* **Task goal**: After finding the line that contains "de fotbalul din" in the entries below, retype it and every following line precisely, the last included.

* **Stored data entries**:
* * * * *

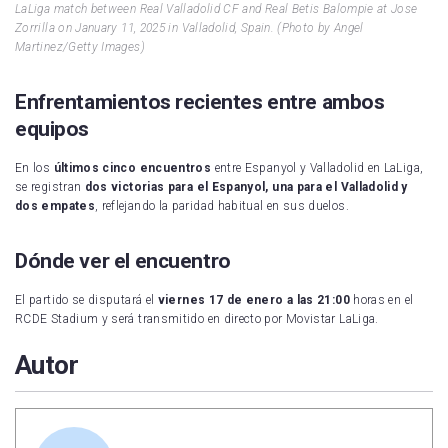
LaLiga match between Real Valladolid CF and Real Betis Balompie at Jose
Zorrilla on January 11, 2025 in Valladolid, Spain. (Photo by Angel
Martinez/Getty Images)
Enfrentamientos recientes entre ambos
equipos
En los
últimos cinco encuentros
entre Espanyol y Valladolid en LaLiga,
se registran
dos victorias para el Espanyol, una para el Valladolid y
dos empates
, reflejando la paridad habitual en sus duelos.
Dónde ver el encuentro
El partido se disputará el
viernes 17 de enero a las 21:00
horas en el
RCDE Stadium y será transmitido en directo por Movistar LaLiga.
Autor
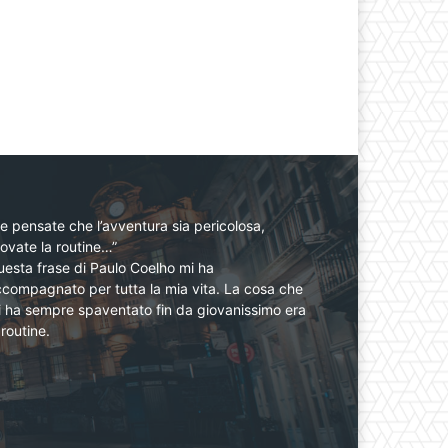
e pensate che l’avventura sia pericolosa,
ovate la routine…”
esta frase di Paulo Coelho mi ha
compagnato per tutta la mia vita. La cosa che
 ha sempre spaventato fin da giovanissimo era
 routine.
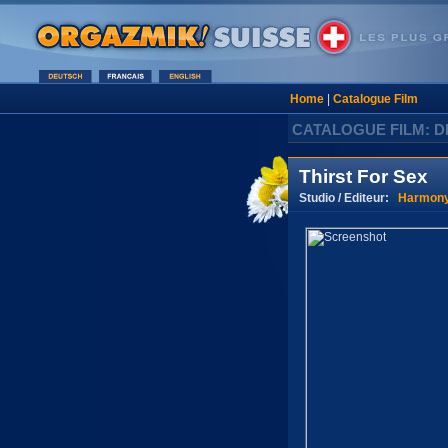
Home
|
Catalogue Film
CATALOGUE FILM: D
Thirst For Sex
Studio / Editeur:
Harmon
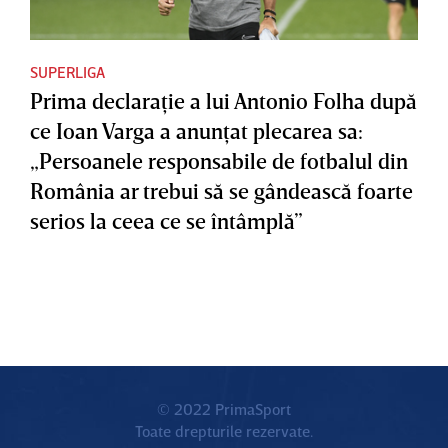
SUPERLIGA
Prima declaraţie a lui Antonio Folha după
ce Ioan Varga a anunţat plecarea sa:
„Persoanele responsabile de fotbalul din
România ar trebui să se gândească foarte
serios la ceea ce se întâmplă”
© 2022 PrimaSport
Toate drepturile rezervate.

* * * * *

* **Written solution**:
„Persoanele responsabile de fotbalul din
România ar trebui să se gândească foarte
serios la ceea ce se întâmplă”
© 2022 PrimaSport
Toate drepturile rezervate.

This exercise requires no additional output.